Other images on social media showed Macron playing the rebel Maverick from the Top Gun franchise, while facing off to Trump.
“These sunglasses were unintentionally a very fitting visual vocabulary for the message he wanted to convey,” said communications professor Philippe Moreau-Chevrolet at Paris’s Sciences Po university.
“It gave a Hollywood-style dimension — cool and masculine at once — that answered Trump.”
Trump mocked the look, stating: “I watched him yesterday with those beautiful sunglasses.
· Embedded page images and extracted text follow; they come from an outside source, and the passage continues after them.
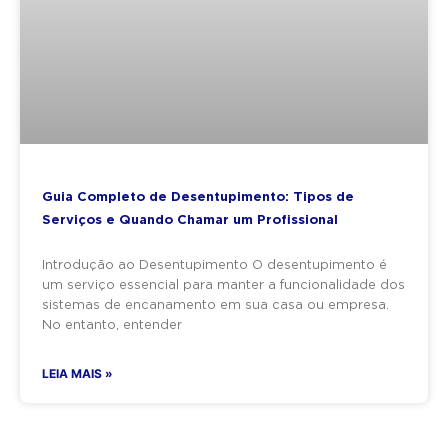
Guia Completo de Desentupimento: Tipos de
Serviços e Quando Chamar um Profissional
Introdução ao Desentupimento O desentupimento é
um serviço essencial para manter a funcionalidade dos
sistemas de encanamento em sua casa ou empresa.
No entanto, entender
LEIA MAIS »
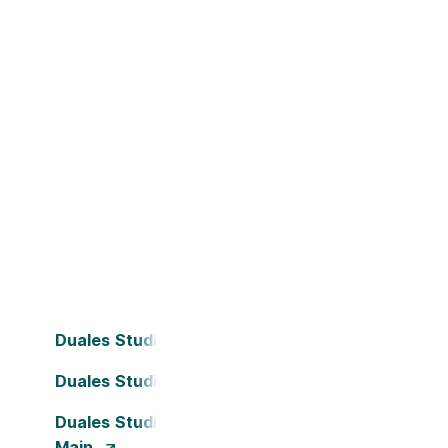
Duales Studium Bielefeld
Duales Studium Dortmund
Duales Studium Frankfurt am
Main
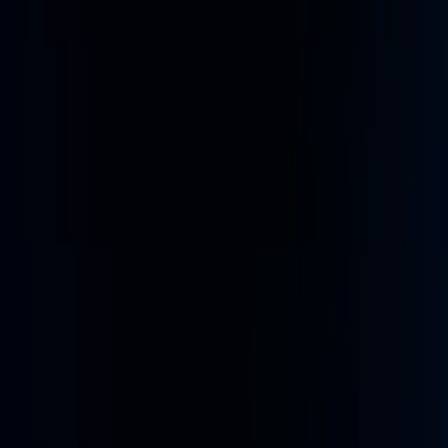
Ver más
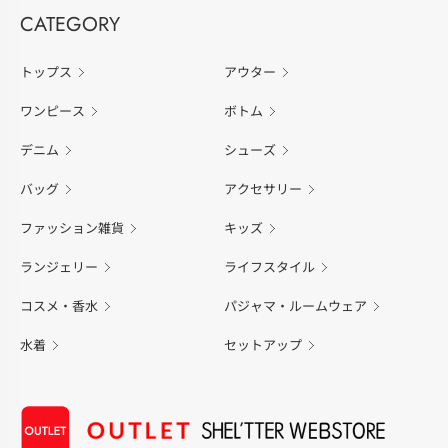
CATEGORY
トップス
アウター
ワンピース
ボトム
デニム
シューズ
バッグ
アクセサリー
ファッション雑貨
キッズ
ランジェリー
ライフスタイル
コスメ・香水
パジャマ・ルームウェア
水着
セットアップ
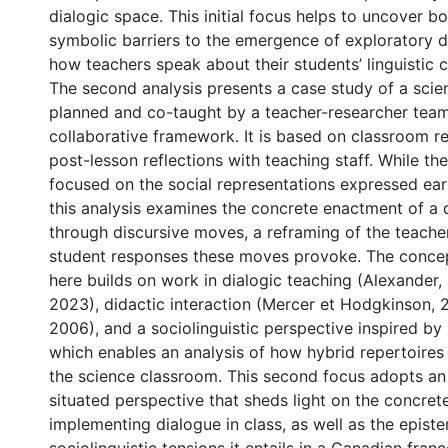
dialogic space. This initial focus helps to uncover bo
symbolic barriers to the emergence of exploratory 
how teachers speak about their students’ linguistic c
The second analysis presents a case study of a scie
planned and co-taught by a teacher-researcher team
collaborative framework. It is based on classroom r
post-lesson reflections with teaching staff. While th
focused on the social representations expressed earl
this analysis examines the concrete enactment of a 
through discursive moves, a reframing of the teacher
student responses these moves provoke. The conce
here builds on work in dialogic teaching (Alexander,
2023), didactic interaction (Mercer et Hodgkinson, 2
2006), and a sociolinguistic perspective inspired by
which enables an analysis of how hybrid repertoires 
the science classroom. This second focus adopts an 
situated perspective that sheds light on the concret
implementing dialogue in class, as well as the epist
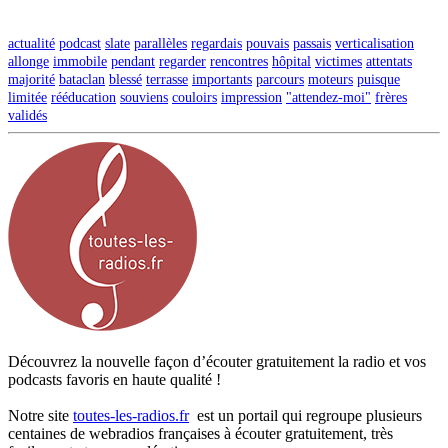
actualité
podcast
slate
parallèles
regardais
pouvais
passais
verticalisation
allonge
immobile
pendant
regarder
rencontres
hôpital
victimes
attentats
majorité
bataclan
blessé
terrasse
importants
parcours
moteurs
puisque
limitée
rééducation
souviens
couloirs
impression
"attendez-moi"
frères
validés
Découvrez la nouvelle façon d’écouter gratuitement la radio et vos
podcasts favoris en haute qualité !
Notre site
toutes-les-radios.fr
est un portail qui regroupe plusieurs
centaines de webradios françaises à écouter gratuitement, très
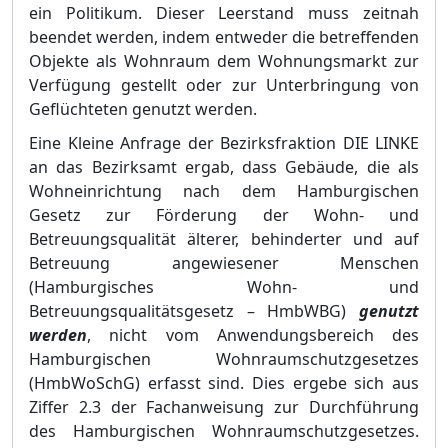
ein Politikum. Dieser Leerstand muss zeitnah
beendet werden, indem entweder die betreffenden
Objekte als Wohnraum dem Wohnungsmarkt zur
Verfü
gung gestellt oder zur Unterbringung
v
on
Geflü
chteten genutzt werden.
Eine Kleine Anfrage der Bezirksfraktion DIE LINKE
an das Bezirksamt ergab, dass Gebä
ude, die als
Wohneinrichtung nach dem Hamburgischen
Gesetz zur Fö
rderung der Wohn- und
Betreuungsqualitä
t ä
lterer, behinderter und auf
Betr
euung angewiesener Menschen
(Hamburgisches Wohn- und
Betreuungsqualitä
tsgesetz
–
HmbWBG)
genutzt
werden
, nicht vom Anwendungsbereich des
Hamburgischen Wohnraumschutzgesetzes
(HmbWoSchG) erfasst sind. Dies ergebe sich aus
Ziffer 2.3 der Fachanweisung zur Du
rchfü
hrung
des Hamburgischen Wohnraumschutzgesetzes.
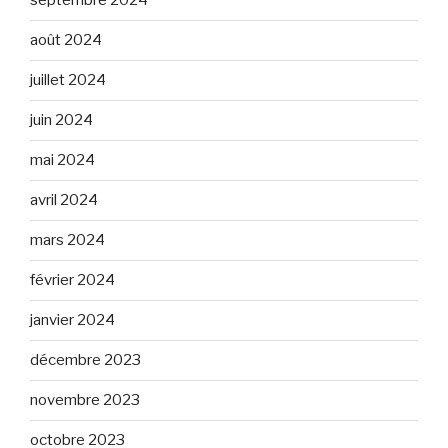
septembre 2024
août 2024
juillet 2024
juin 2024
mai 2024
avril 2024
mars 2024
février 2024
janvier 2024
décembre 2023
novembre 2023
octobre 2023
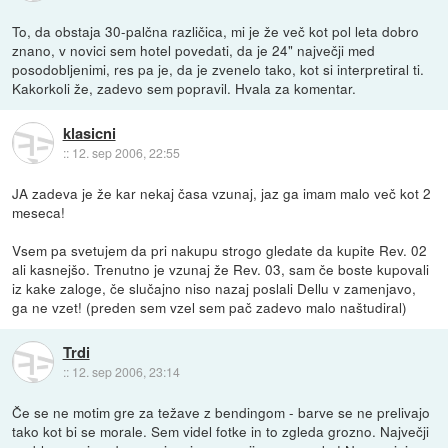
To, da obstaja 30-palčna različica, mi je že več kot pol leta dobro
znano, v novici sem hotel povedati, da je 24" največji med
posodobljenimi, res pa je, da je zvenelo tako, kot si interpretiral ti.
Kakorkoli že, zadevo sem popravil. Hvala za komentar.
klasicni
::
12. sep 2006, 22:55
JA zadeva je že kar nekaj časa vzunaj, jaz ga imam malo več kot 2
meseca!
Vsem pa svetujem da pri nakupu strogo gledate da kupite Rev. 02
ali kasnejšo. Trenutno je vzunaj že Rev. 03, sam če boste kupovali
iz kake zaloge, če slučajno niso nazaj poslali Dellu v zamenjavo,
ga ne vzet! (preden sem vzel sem pač zadevo malo naštudiral)
Trdi
::
12. sep 2006, 23:14
Če se ne motim gre za težave z bendingom - barve se ne prelivajo
tako kot bi se morale. Sem videl fotke in to zgleda grozno. Največji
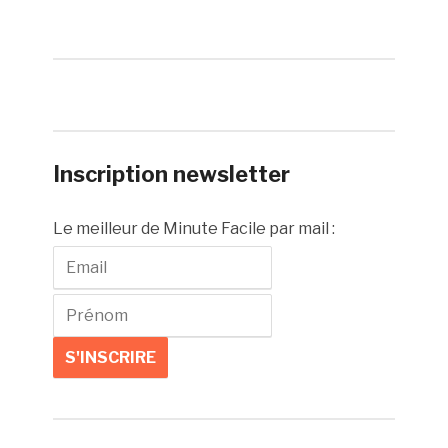
Inscription newsletter
Le meilleur de Minute Facile par mail :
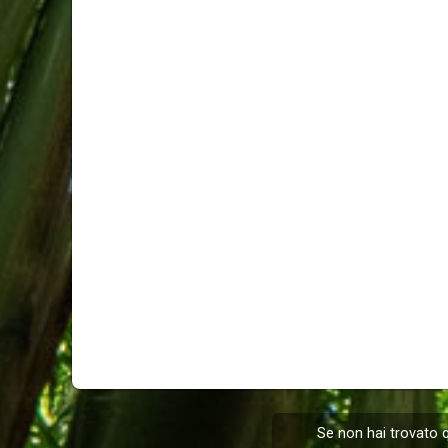
Se non hai trovato q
What the hell happened?“
“But I watched him sort of be tough,” Trump added, after Macron said France rejected “bullies.”
The UK’s Telegraph newspaper published the headline “Can Macron’s sunglasses save the West?” in an analysis of the heated and divisive tone taken by largely male world leaders at the summit.
“Testosterone is the primary currency in Davos this year, and the French president’s aviators have placed him at the top of the pecking order,” the Telegraph wrote.
The hype surrounding Macron’s look led to a surge in traffic to the French eyewear maker Henry Jullien’s website, causing it to crash.
“Our eShop website is experiencing an exceptional volume of visits and enquiries” following the “significant visibility” given to the sunglasses by Macron, said a notice on the brand’s website.
It added that it had launched a “temporary page” featuring solely the ‘Pacific’ model worn by Macron, “to ensure stable and secure access for everyone.”